_Exercise task 1_. Condense the paragraph of the SMUX excerpt that begins "To establish a new session" into a short bulleted list that keeps its main facts.

SMUX headers are always (at least) 32 bit aligned. To find the next SMUX header, take the fragment_size, and round up to the next 32 bit boundary.
Transmitters MAY insert NoOp control messages to force 64 bit alignment of the protocol stream.
A SMUX header with the long_length bit set must use the 32 bits following the SMUX header (the long_fragment_size field) for the value of the fragment_size field, for whatever purpose the fragment_size field is being used for.
Atoms are integers that are used as short-hand names for strings, which are defined using the InternAtom control message. Atoms are only used as protocol ID's in this version of SMUX, though they might be used for other purposes in future versions. Since the atom might be redefined at any time, it is not safe to use an atom unless you have defined it (i.e. you cannot use atoms defined by the other end of a mux connection). Atoms are therefore not unique values, and only make sense in the context of a particular direction of a particular mux connection. This restriction is to avoid having to define some protocol for deallocating atoms, with any round trip overhead that would likely imply.
Strings are defined to be UTF-8 encoded UNICODE strings. (Note that an ascii string is valid UTF-8). The definition of structure of these strings is outside of the scope of this document, though we expect they will often be URI's, naming a protocol or stack of protocols. Atoms always have values between 0x20000 and 0x200ff (a maximum of 256 atoms can be defined).
Strings used for protocol id's MUST be URIs [28].
The protocol used by a session is identified by a Protocol ID, which can either be an IANA port number, or an atom.
In the simplest case, a protocol ID is just a value in the range of 0-0x1FFFF, and specifies the TCP port number (0x0000-0xffff) or UDP port number (0x10000-0x1ffff) of the protocol per the IANA port number registry [17]. Firewall proxies can presume that the bytes should conform to that protocol. Protocol ID's above 0xfffff are atoms. The scheme name of the URI indicates the protocol family being used.
Each session is allocated a session identifier. Session Identifiers below 0 and 1 are reserved for future use. Session IDs allocated by initiator of the transport TCP connection are even; those allocated by the receiver of the transport connection odd. Proxies that do not understand messages of reserved Session ID's should forward them unchanged. A session identifier MUST only be deallocated and potentially reused by new sessions when a session is fully closed in both directions.
To establish a new session, the initiating end sends a SYN message, allocating a free session number out of its address space. A session is established by setting the SYN bit in the first message sent on that session. The session is specified by the session_id field. The fragment_size field is interpreted as the protocol ID of the session, as discussed above.

_Extracted data_.
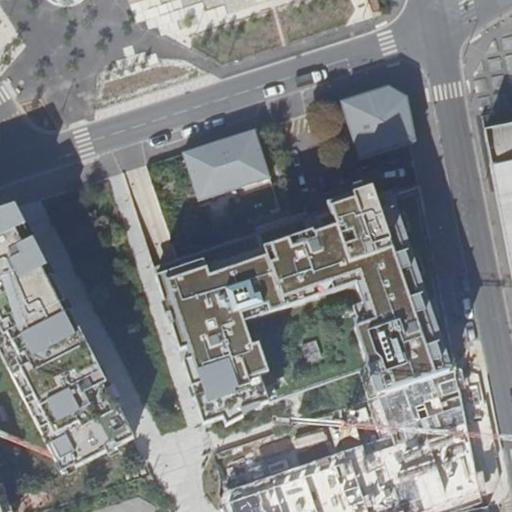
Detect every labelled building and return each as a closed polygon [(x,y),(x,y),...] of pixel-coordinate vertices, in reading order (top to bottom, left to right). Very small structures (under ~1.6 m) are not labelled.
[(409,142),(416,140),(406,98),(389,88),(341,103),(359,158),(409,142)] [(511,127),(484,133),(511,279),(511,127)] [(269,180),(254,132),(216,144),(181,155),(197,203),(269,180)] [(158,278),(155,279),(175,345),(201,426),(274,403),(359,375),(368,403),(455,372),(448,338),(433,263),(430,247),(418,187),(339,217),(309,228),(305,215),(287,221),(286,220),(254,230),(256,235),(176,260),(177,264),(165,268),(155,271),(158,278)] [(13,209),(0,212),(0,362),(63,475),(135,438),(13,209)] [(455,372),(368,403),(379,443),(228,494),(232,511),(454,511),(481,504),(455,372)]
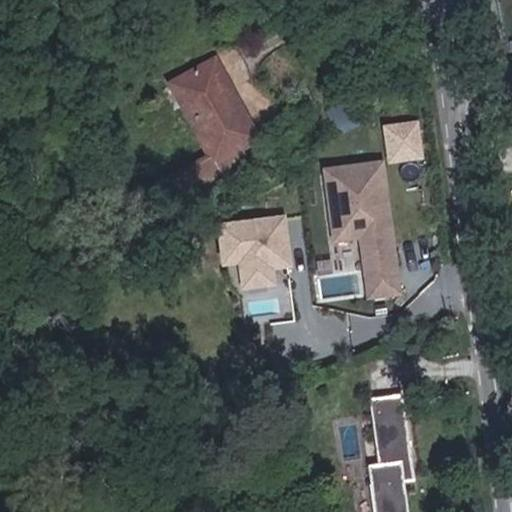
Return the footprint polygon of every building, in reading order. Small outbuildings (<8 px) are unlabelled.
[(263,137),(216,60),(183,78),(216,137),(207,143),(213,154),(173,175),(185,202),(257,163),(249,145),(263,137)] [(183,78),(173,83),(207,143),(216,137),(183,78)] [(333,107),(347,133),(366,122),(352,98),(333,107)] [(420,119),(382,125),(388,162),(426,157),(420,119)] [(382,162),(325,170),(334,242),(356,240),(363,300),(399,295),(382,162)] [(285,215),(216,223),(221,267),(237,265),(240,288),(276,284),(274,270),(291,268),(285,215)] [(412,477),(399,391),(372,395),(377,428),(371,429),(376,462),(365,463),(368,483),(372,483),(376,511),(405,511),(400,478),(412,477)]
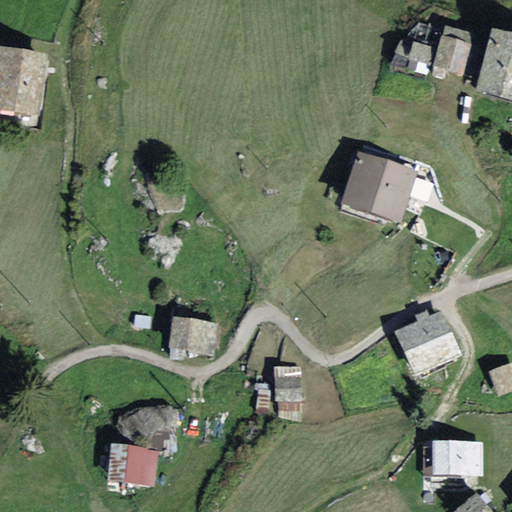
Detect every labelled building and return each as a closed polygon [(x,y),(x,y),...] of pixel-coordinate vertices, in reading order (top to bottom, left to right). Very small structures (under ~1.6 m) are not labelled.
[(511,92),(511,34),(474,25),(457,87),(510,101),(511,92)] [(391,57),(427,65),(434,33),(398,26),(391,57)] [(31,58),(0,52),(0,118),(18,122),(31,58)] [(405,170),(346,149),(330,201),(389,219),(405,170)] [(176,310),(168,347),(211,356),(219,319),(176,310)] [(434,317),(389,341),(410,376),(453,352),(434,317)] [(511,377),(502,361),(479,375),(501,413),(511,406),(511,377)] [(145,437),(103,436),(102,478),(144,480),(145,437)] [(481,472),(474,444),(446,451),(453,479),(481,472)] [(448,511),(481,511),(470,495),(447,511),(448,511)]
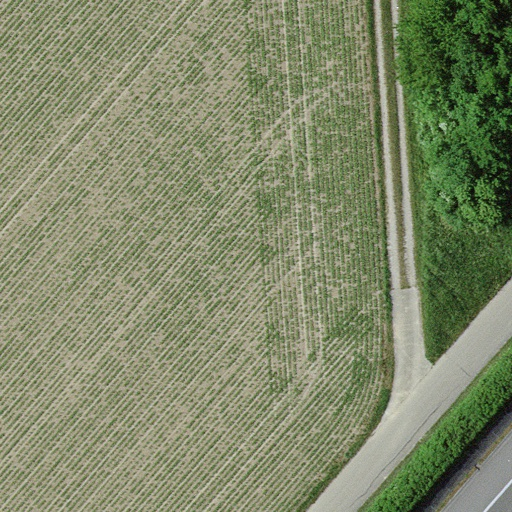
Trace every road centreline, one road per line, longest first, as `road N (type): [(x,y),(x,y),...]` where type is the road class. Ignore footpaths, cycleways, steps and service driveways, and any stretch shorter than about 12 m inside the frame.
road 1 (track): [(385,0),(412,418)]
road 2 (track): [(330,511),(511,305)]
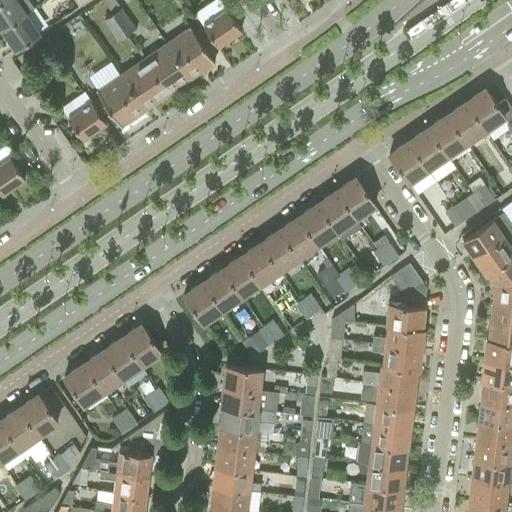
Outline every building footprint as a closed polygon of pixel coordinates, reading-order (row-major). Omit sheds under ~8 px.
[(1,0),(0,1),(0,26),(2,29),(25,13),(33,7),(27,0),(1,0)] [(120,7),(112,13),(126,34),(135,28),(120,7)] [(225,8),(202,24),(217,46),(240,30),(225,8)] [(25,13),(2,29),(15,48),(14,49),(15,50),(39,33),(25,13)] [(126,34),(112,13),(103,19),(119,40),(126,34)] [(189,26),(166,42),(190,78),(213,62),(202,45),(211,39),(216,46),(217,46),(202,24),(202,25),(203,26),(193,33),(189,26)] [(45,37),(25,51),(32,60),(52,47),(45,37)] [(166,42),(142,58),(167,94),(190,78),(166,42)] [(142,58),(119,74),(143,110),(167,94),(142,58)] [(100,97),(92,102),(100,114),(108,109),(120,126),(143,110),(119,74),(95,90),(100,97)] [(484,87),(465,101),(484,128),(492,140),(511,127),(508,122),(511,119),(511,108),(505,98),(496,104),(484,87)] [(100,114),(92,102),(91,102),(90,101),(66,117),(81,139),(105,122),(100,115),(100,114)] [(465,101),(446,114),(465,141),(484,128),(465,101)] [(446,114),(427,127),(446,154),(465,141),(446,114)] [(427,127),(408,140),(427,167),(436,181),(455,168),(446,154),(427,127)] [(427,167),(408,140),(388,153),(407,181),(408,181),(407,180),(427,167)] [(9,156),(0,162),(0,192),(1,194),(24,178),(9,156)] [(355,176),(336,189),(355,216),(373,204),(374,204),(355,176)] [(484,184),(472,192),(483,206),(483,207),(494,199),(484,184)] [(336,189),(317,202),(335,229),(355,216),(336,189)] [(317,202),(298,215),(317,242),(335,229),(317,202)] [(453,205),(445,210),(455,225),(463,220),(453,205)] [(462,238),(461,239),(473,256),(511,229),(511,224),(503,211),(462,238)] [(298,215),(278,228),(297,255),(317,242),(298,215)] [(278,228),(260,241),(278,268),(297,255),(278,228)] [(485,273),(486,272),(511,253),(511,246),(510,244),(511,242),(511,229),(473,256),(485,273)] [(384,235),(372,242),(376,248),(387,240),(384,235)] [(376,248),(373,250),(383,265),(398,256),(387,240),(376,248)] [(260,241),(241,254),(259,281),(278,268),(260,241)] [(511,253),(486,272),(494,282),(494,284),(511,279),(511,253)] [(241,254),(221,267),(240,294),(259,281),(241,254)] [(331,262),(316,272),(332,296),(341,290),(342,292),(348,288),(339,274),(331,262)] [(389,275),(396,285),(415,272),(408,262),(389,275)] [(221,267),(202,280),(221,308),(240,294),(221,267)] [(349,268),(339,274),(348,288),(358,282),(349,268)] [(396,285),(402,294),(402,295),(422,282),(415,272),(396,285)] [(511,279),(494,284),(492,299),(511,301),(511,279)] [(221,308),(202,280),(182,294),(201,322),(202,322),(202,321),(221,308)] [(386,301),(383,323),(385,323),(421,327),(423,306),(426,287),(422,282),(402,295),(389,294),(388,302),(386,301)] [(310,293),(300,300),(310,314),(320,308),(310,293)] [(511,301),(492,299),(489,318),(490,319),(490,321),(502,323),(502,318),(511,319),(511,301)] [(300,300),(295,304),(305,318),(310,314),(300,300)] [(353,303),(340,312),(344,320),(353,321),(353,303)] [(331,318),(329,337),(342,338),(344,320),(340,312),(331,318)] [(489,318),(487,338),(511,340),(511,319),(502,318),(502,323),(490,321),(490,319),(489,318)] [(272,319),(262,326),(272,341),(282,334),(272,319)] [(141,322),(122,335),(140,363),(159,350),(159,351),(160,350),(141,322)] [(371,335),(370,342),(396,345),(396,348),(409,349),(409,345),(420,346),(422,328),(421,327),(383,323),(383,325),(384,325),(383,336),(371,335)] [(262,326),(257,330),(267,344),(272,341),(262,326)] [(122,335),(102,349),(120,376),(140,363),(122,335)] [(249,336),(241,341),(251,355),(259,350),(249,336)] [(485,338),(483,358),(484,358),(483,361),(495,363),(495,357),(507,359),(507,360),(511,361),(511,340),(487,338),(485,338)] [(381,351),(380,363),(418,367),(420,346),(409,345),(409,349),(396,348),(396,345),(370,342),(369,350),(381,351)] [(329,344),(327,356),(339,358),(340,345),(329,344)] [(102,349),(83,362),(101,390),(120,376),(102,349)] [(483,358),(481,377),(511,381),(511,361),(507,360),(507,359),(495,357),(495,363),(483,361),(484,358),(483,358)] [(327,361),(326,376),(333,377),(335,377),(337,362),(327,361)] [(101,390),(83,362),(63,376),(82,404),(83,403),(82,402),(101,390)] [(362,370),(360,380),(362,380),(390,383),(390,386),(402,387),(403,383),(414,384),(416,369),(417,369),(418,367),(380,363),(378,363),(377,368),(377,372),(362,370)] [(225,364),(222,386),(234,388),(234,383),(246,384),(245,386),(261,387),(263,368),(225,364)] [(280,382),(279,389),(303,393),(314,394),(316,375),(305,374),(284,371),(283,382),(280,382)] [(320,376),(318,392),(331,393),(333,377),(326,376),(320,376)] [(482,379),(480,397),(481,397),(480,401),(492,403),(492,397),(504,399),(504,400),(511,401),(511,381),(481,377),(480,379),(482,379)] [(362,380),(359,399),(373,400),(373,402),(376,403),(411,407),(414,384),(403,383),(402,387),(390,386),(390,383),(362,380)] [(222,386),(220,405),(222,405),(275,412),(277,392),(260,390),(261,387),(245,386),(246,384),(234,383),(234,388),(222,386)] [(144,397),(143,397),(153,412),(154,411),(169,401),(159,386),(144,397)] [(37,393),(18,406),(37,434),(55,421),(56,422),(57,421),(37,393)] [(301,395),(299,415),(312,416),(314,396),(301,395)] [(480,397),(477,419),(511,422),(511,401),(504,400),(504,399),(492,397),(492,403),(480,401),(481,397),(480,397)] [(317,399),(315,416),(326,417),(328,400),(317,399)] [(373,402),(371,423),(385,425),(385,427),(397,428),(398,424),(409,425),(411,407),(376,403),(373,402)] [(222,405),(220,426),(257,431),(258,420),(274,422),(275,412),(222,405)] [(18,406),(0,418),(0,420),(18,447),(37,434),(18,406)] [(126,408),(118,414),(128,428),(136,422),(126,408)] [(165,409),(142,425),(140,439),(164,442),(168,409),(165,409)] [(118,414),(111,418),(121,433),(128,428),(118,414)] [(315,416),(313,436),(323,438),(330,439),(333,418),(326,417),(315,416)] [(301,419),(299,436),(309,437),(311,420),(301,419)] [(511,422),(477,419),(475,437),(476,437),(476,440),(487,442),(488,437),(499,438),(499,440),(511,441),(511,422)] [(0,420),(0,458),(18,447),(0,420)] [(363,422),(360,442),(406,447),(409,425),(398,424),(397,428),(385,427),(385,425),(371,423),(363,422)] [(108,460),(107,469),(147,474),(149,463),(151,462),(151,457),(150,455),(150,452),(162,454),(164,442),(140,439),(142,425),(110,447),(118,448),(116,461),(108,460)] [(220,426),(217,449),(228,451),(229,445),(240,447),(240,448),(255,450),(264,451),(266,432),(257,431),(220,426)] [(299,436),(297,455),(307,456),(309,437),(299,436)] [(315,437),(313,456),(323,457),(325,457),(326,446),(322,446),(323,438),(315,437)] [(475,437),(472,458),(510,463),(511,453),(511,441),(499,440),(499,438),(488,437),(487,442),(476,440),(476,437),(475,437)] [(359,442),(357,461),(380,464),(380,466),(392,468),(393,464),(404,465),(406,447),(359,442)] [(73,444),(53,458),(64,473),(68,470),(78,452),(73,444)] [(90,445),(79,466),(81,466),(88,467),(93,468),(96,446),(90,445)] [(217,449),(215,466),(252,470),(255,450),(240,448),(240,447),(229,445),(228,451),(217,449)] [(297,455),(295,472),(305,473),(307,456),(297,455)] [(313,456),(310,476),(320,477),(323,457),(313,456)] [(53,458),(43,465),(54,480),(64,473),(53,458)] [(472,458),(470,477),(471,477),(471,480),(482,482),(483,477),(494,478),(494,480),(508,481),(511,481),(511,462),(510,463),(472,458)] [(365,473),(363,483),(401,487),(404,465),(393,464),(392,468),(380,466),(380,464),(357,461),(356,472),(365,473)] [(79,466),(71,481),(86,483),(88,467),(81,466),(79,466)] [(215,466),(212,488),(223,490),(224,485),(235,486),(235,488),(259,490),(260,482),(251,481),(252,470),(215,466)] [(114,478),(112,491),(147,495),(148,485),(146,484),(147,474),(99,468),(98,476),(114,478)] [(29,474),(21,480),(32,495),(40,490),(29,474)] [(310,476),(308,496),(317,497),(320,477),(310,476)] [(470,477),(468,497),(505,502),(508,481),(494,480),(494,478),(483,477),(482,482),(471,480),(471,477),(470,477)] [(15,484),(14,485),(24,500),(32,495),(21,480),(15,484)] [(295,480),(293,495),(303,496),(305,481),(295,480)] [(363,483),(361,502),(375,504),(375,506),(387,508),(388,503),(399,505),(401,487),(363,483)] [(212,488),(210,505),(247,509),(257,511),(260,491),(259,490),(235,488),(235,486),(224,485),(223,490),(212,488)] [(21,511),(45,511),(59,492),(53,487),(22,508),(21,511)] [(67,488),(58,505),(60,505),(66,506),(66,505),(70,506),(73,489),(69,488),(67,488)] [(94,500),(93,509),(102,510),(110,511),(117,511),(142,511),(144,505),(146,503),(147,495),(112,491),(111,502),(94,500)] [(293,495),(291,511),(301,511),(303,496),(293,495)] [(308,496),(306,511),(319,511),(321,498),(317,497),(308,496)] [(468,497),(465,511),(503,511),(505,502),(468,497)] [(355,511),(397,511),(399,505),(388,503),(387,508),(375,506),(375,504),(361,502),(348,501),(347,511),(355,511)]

_Exercise task 2_. From the entries, quote the lines starting at the one that contains "Trace every road" and stopping after the one that contains "road 2 (track): [(330,511),(511,305)]".

_Complete answer 1_.
- The initiating end opens a new session by sending a SYN message and allocating a free session number from its own address space.
- A session is established by setting the SYN bit in the first message sent on it.
- The session_id field specifies the session.
- The fragment_size field is interpreted as the session's protocol ID.

_Complete answer 2_.
Trace every road centreline, one road per line, longest first, as `road N (type): [(x,y),(x,y),...]` where type is the road class. Ignore footpaths, cycleways, steps and service driveways, and any stretch shorter than about 12 m inside the frame.
road 1 (track): [(385,0),(412,418)]
road 2 (track): [(330,511),(511,305)]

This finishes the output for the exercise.